Nation & World

For Supreme Court justices, faith in law

3 min read

In Harvard visit, Gorsuch, Breyer see stability in how cases are adjudicated

The mood was festive, rather than disputatious, on Friday evening as Supreme Court Associate Justices Stephen G. Breyer, J.D. ’64, and Neil M. Gorsuch, J.D. ’91, sat down to discuss “the rule of law.”

The conversation, moderated by Jeffrey Rosen ’86, president of the National Constitution Center in Philadelphia, capped a Harvard Marshall Forum dinner in the Harvard Art Museums’ courtyard, celebrating the 70th anniversary of the trans-Atlantic scholarship, which Breyer won in 1959 and Gorsuch did in 1992. And although both justices spent some time recalling their experiences as Marshall scholars, in his first public appearance since joining the court in April Gorsuch dropped some intriguing hints about his views of the law and the role of the court.

Speaking of the traits shared by the British and U.S. legal systems, the new justice stressed the importance of law and the primacy of the court. Referring to a “common heritage,” he cited the shared “sense that judges can safely decide the law without fear of reprisal.” This holds true, he said, no matter who is the plaintiff or defendant, as he added that in our system “the government can lose a judgment in its own courts and accept that judgment.”

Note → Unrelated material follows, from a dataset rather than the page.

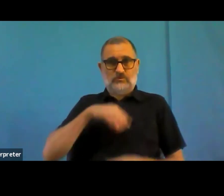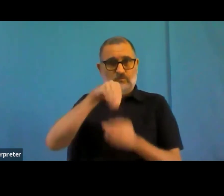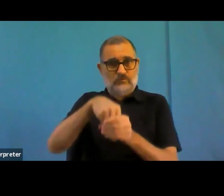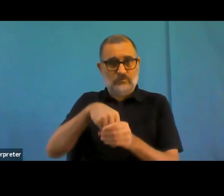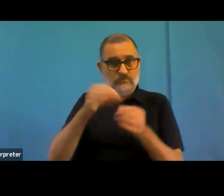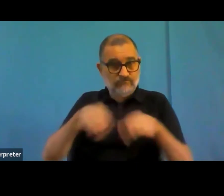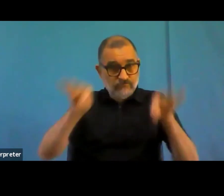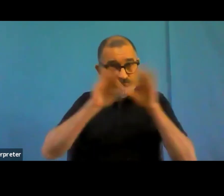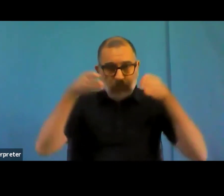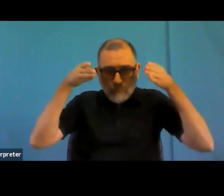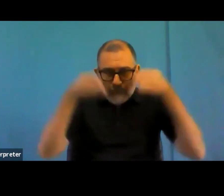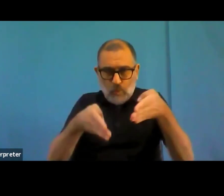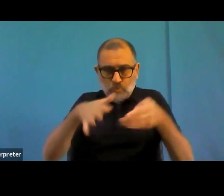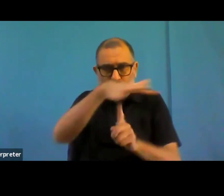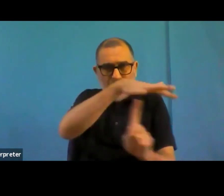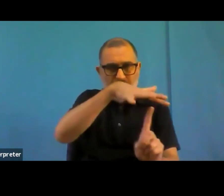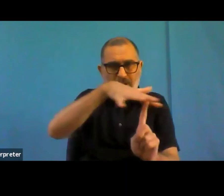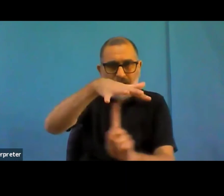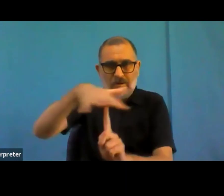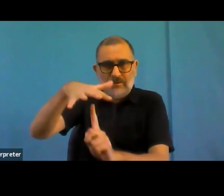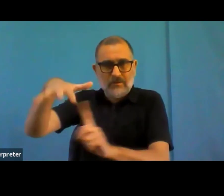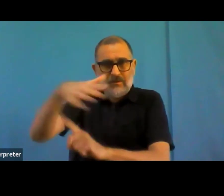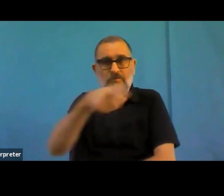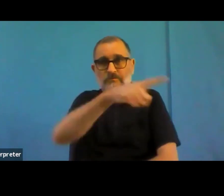There was also discussion about the complexity and scope.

Speaking a day after President Trump called for the Supreme Court to review the lower court decision to block his executive order on immigration, Gorsuch’s words took on extra weight as he said: “That’s how we resolve differences in this country.”

Both justices stressed the importance of the general acceptance of rule of law, as well as the civility of the court. The justices shake hands before ascending to the bench, explained Gorsuch, who described the institution as “just nine people in polyester black robes.”

“Nine people appointed by six presidents,” he noted. “We’re unanimous about 40 percent of the time.”

The exceptions are notable, but even so the rule of law holds. Breyer, for example, brought up Bush v. Gore, which decided the 2000 presidential election. “It was wrong, in my opinion,” the justice said. “But people followed it. They did not go out … and shoot other people.”

Comparing the British and U.S. systems, Gorsuch noted the similarities, stemming from the Magna Carta, in that both are adversarial and based on the notion of “certain human rights” and “limited government.”

In terms of differences, Gorsuch noted the American system of judicial review, which allows courts to strike down existing law. Some British justices, he said, find this “very worrisome,” adding that this possibility “may be worrisome to some here” as well.

He later discussed how only small a percentage of the cases (roughly 300,000 annually) that come before the Supreme Court ever make it onto its docket of 80 or so, “in a good year.”

Following an acknowledgments of the work by moderator Rosen (a Marshall scholar in 1988) with the nonpartisan Constitution Center, both justices briefly discussed the role of this foundational document. Gorsuch noted, “Our Constitution was aimed at preserving, not preventing, certain civil liberties.”

To an audience of dignitaries and fellow Marshall scholars, the justices spent much of the hourlong conversation in fond reminiscence. Both discussed having their worldviews broadened by the scholarship, which for both was a first overseas experience. Both have since married British women, Gorsuch meeting his future wife in Christ Church Hall at Oxford. This prompted Breyer to note, “I too have married a British woman, and she’s beautiful, but it’s not the same one.”